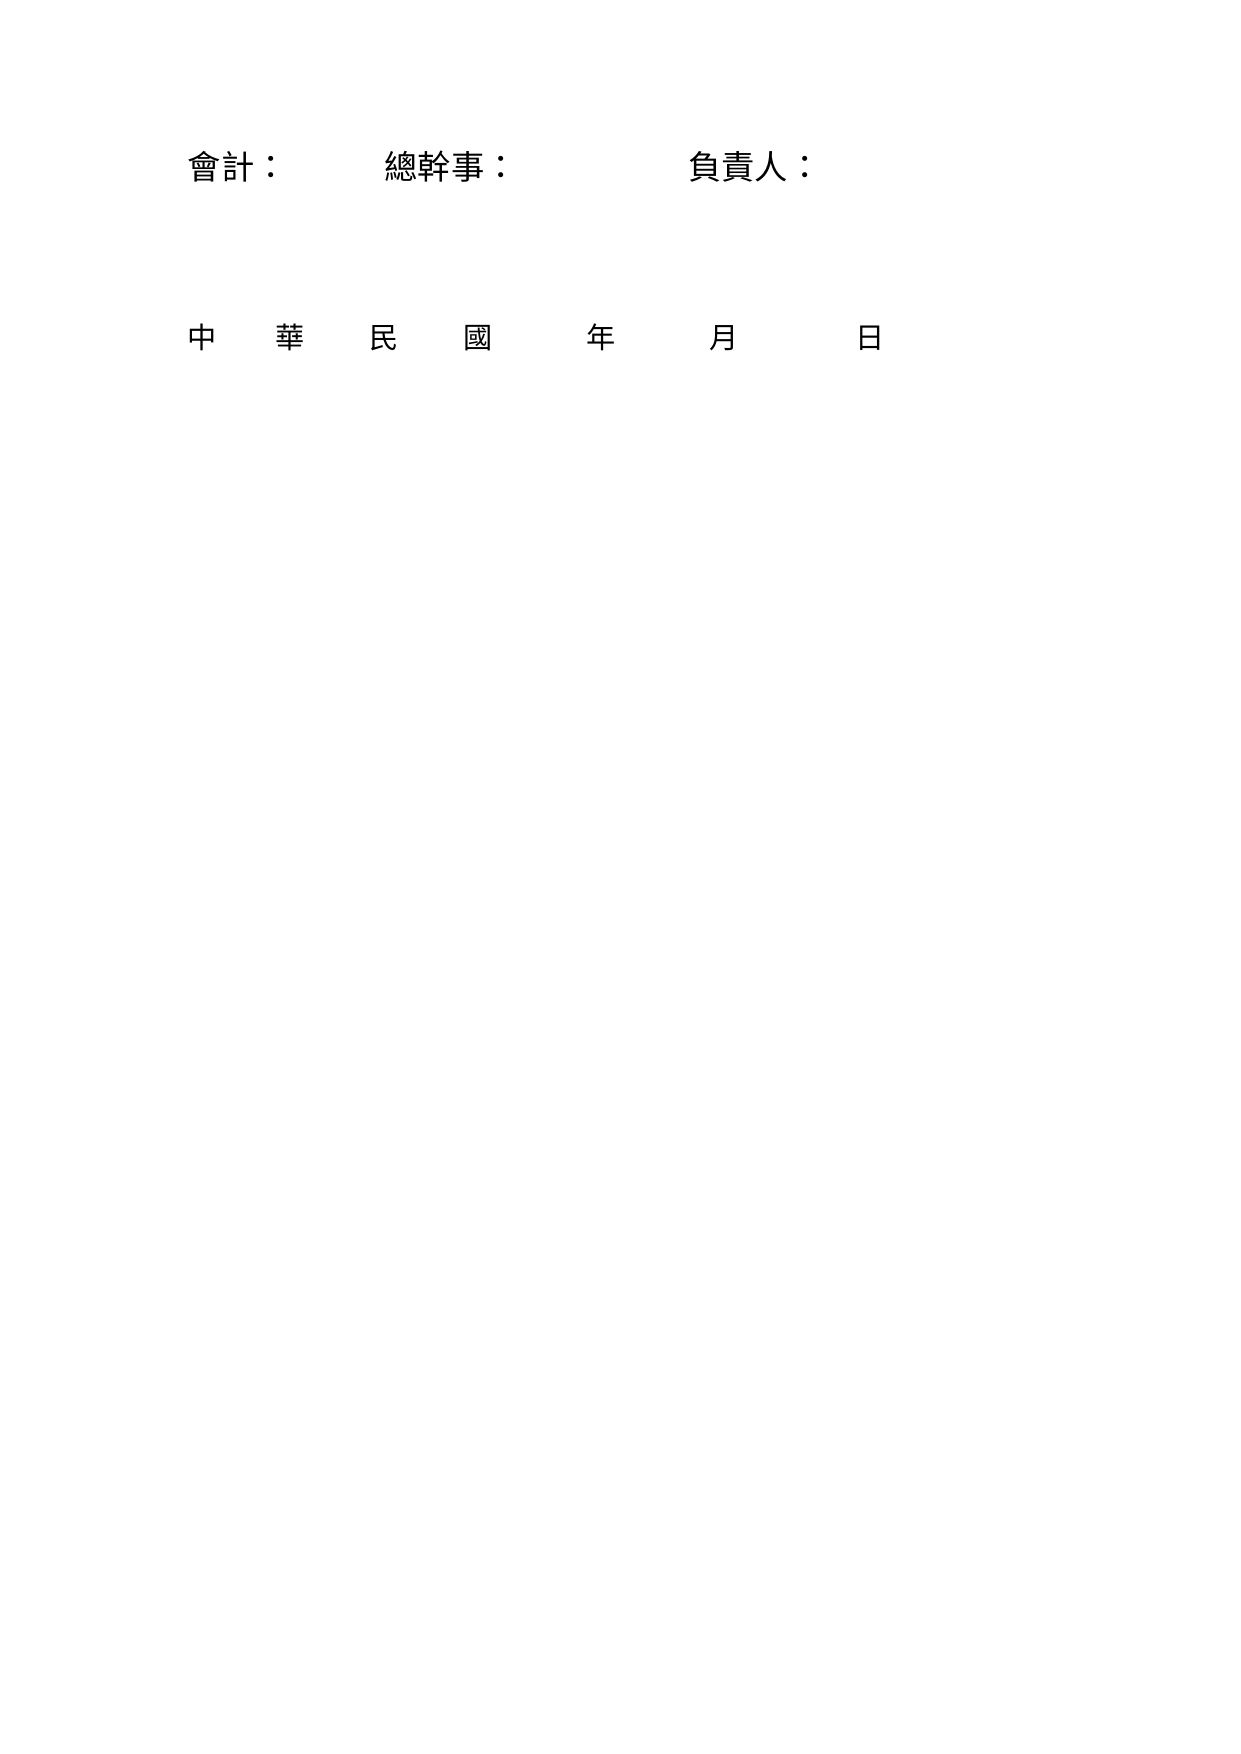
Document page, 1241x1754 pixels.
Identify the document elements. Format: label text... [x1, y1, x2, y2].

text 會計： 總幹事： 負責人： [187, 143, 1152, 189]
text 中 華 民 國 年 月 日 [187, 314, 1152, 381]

- - - - -

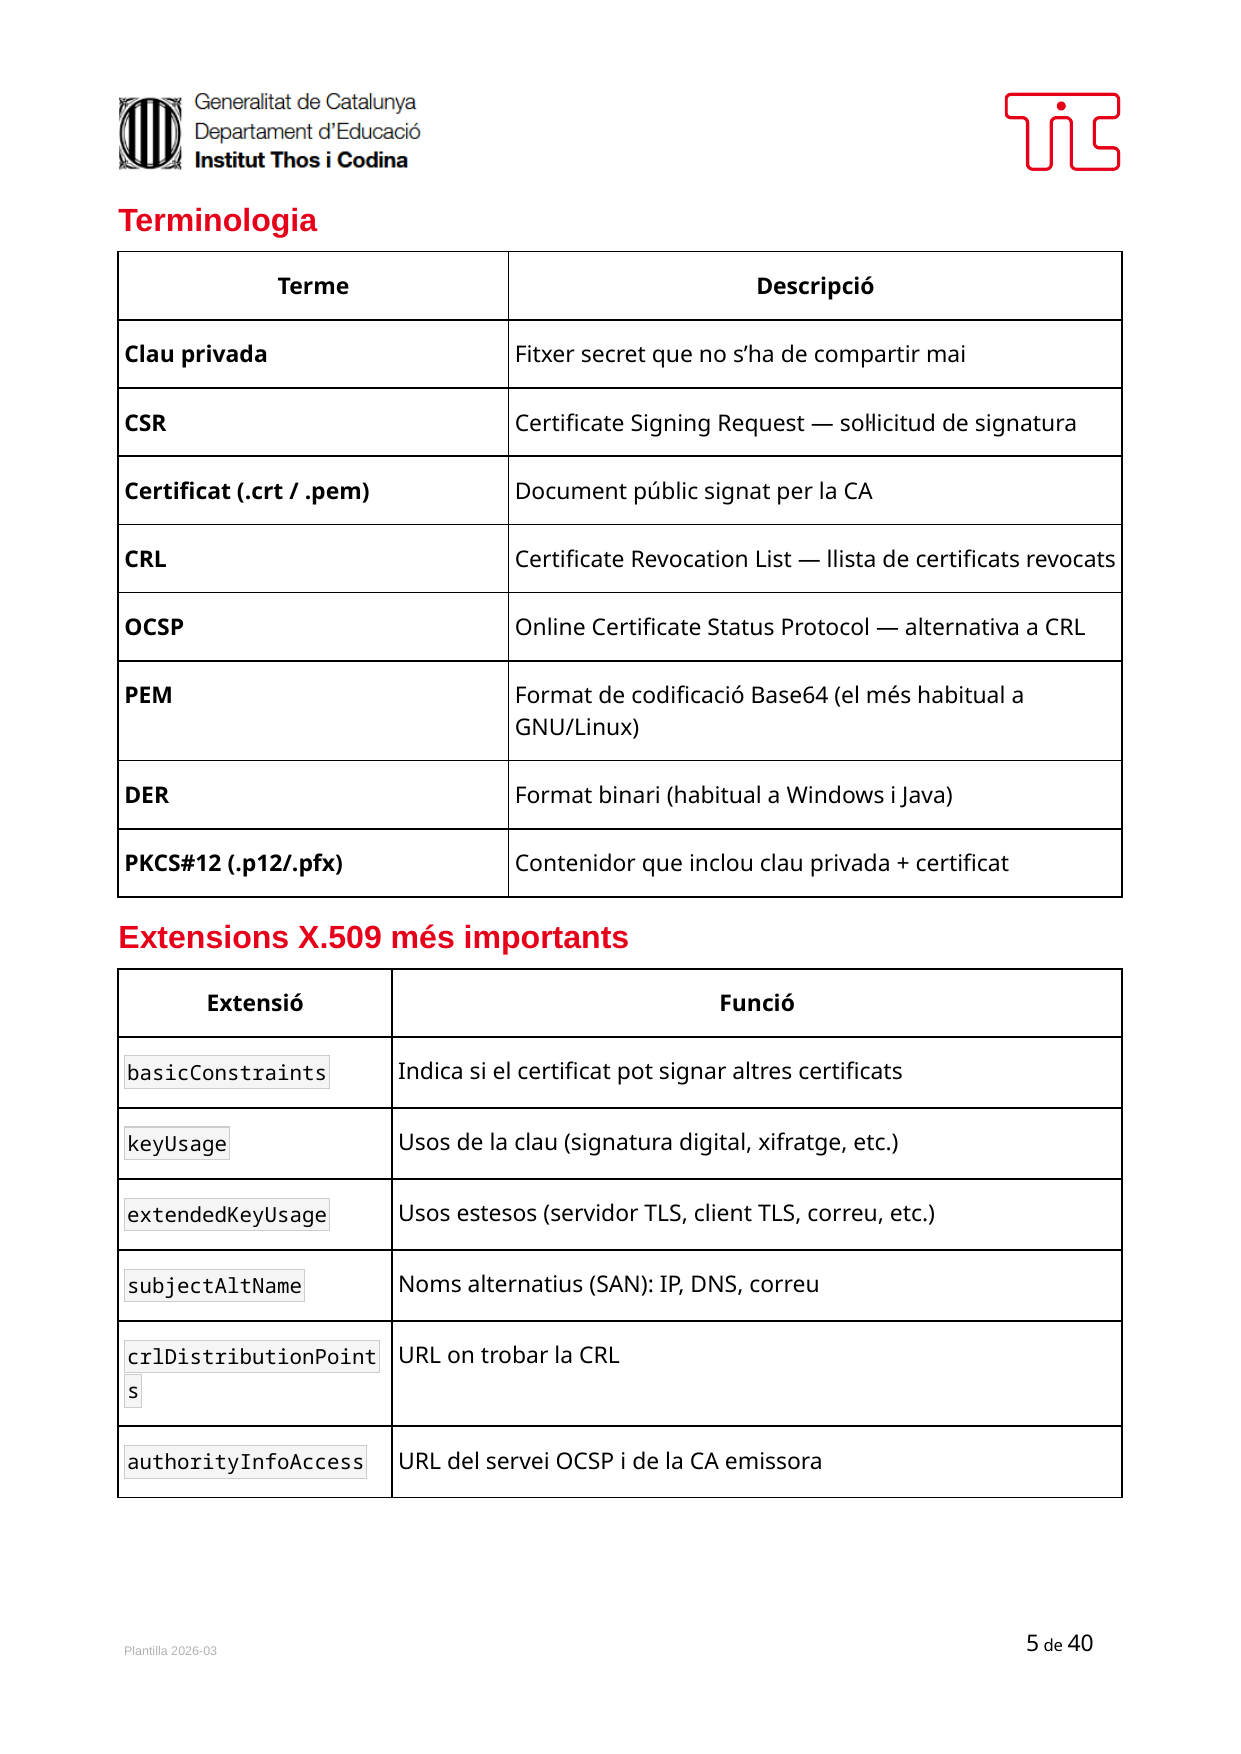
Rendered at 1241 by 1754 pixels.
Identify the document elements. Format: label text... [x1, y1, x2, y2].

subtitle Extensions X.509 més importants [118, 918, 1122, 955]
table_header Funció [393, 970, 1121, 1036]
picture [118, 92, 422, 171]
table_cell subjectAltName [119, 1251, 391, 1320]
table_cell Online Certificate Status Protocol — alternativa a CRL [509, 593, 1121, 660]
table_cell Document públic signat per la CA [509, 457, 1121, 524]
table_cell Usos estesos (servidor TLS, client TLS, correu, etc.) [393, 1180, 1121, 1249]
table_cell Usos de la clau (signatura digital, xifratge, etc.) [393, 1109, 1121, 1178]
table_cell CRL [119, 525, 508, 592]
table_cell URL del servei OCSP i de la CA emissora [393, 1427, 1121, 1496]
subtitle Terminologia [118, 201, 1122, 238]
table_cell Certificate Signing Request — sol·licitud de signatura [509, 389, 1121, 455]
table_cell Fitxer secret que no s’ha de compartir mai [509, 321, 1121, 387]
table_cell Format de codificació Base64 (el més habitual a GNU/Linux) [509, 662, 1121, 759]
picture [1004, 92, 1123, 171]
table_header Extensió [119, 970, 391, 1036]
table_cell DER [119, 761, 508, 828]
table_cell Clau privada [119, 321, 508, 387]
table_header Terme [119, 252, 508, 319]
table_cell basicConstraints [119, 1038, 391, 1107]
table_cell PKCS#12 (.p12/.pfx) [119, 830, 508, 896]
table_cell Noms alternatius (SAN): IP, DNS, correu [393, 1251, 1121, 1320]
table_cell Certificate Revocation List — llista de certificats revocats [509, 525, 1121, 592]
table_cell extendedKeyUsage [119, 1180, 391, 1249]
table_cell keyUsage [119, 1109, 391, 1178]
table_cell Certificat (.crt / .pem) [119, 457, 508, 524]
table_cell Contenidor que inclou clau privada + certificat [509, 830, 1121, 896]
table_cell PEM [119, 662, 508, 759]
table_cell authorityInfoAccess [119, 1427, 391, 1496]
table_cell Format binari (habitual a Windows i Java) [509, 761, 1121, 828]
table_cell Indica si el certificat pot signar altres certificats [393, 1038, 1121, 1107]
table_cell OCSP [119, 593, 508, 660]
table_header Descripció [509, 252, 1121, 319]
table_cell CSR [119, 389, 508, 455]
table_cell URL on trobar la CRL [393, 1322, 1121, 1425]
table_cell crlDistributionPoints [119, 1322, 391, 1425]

- - - - -

• Exercise
Write out the data from the line with "Document page, 1241x1754 pixels." through the line with "text 中 華 民 國 年 月 日 [187, 314, 1152, 381]", both lines included, keeping every line the same.

• Solved exercise
Document page, 1241x1754 pixels.
Identify the document elements. Format: label text... [x1, y1, x2, y2].

text 會計： 總幹事： 負責人： [187, 143, 1152, 189]
text 中 華 民 國 年 月 日 [187, 314, 1152, 381]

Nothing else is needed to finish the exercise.